• Numerical methods for reactor thermal-hydraulics: high order, low diffusion, low dispersion, implicit, unconditionally stable numerical method
• Physical model uncertainty: quantification of input models probability density functions and output uncertainties
• Multi-physics coupling: verification and validation of multi-physics coupling for nuclear reactor safety analysis, advanced coupling methods and coupling uncertainty
Analysis of the hyperbolicity of the two-phase two-fluid model, resulting in the analytic solution to the hyperbolicity boundary of the two-fluid model.
• High order numerical solver for two-phase two-fluid model.
Our work resulted in a new 3rd order in space, up to 6th order in time, unconditionally stable method for two-phase two-fluid model. This is the first time such a high order and numerically stable method was derived and implemented for two-phase two-fluid model. For details see PhD thesis of Rabie Abu Saleem.
My research aims at simulating two-phase flows in nuclear reactors. The ultimate goal is accurate and stable numerical solver for the one-dimensional two-fluid two-phase model. This problem poses several challenges that require a thorough understanding of the mathematical model and properties of different numerical schemes. Steps towards building the solver involve:<
- Conducting a numerical analysis to study the dispersive and dissipative properties of different linear numerical schemes and design a new scheme for hyperbolic equations.
- Developing high-order, Total Variation Diminishing (TVD) numerical scheme based on the hybridization of the 1st-Order Upwind scheme and the Quadratic Upstream scheme (QUICK). Analyzing the accuracy and stability of the scheme for smooth and discontinuous solutions.
- Developing a solver for the one-dimensional two-phase two-fluid model based on the proposed scheme. Implementing the solver for different benchmark problems and comparing results to those of existing thermo hydraulic codes (TRACE, RELAP5).
One current area of research includes working on coating for Accident Tolerant Fuel (IRP-ATF). our main focus in evaluation of fuel-cladding-coating-coolant behavior in operating and accident conditions.

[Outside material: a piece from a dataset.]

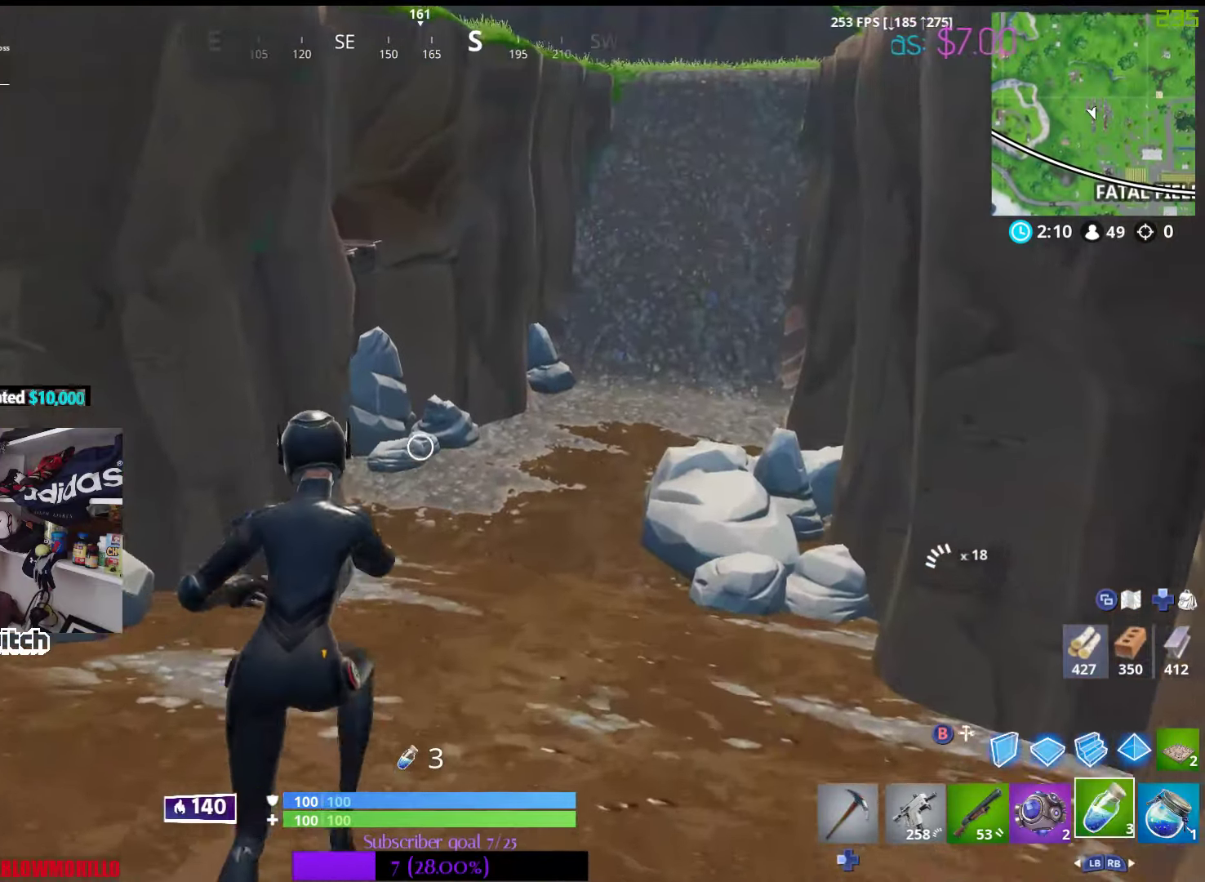
{"buttons": [], "left_stick": "up-left", "right_stick": "center", "events": [[34, "left_stick", "up-left"], [50, "right_stick", "left"], [434, "right_stick", "center"]]}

This work utilizes integrated and comprehensive multi-physics simulation capability for reactor components (fuel, cladding, coating, coolant), with thermal-hydraulics, reactor physics, fuel performance, chemistry and solid mechanics. The codes being used include: Serpent, RELAP5, MOOSE and BISON. The aim is to couple fuel structural degradation with two-phase flow and heat transfer. To accomplish this goal, A new coupling needs to be developed to enhance current BISON coupling to other MOOSE codes and other physical models, for example:
1: peeling/adhesion of coating/cladding
2: neutron transport with neutron damage, neutron activation, particularly (n,p) and (n,alpha), which will cause H/He gases in the cladding and coating
3: oxygen diffusion, fission product generation and migration, porosity migration
4: chemical reactions between cladding/coating/coolant
5: material diffusion between coating/cladding
We implement more advanced and innovative coupling of Monte Carlo and system thermal-hydraulics (Serpent/RELAP5). This work resulted in a new coupling convergence criteria based directly on the accuracy of the solution, without the need for ad-hoc convergence coefficients.

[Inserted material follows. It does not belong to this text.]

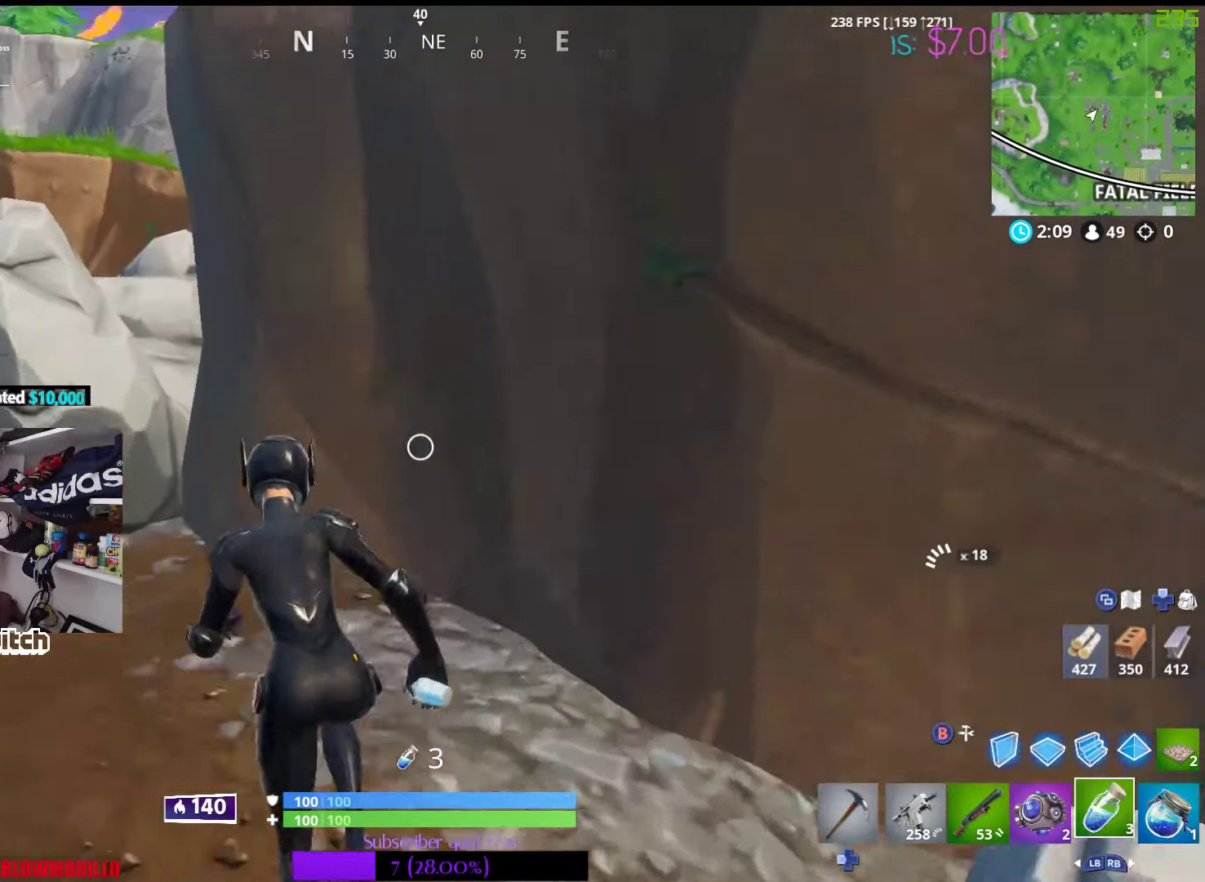
{"buttons": ["A"], "left_stick": "up", "right_stick": "center", "events": [[100, "right_stick", "down-left"], [234, "right_stick", "center"], [434, "A", "down"], [500, "left_stick", "up"]]}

Current work being performed using physical models includes the research being performed by George McKenzie on the Rossi Alpha method. His research includes development of experiments capable of measuring the value of Alpha on systems near critical. The experiment has primarily been designed for the various critical assemblies in the NCERC facility operated by Los Alamos National Lab. The Rossi Alpha experiment modernizes an experiment designed by Bruno Rossi in the 1940s. The experiment utilizes the fact that neutrons in a fission system occur in chains and not as single entities. The experiment is designed to measure the correlation between neutron counts. Feynman’s equation statistically separates the neutron counts into accidental or correlated neutron pairs based on the time of arrival after an initiating event. The classical method for the Rossi experiment used gated circuitry to track when a neutron was incident upon a system. The downside of this method is that the circuitry was complex and only one single fission chain could be measured at once. The modern method allows many chains to be simultaneously measured by a time tagging system such as the LANL custom designed List-mode module (PATRM systems, etc.). The List-mode module allows for custom time binning to take place and the ability to modify the size of the bins post data collection. Then using software designed by George McKenzie, the useful information can be manipulated from the data.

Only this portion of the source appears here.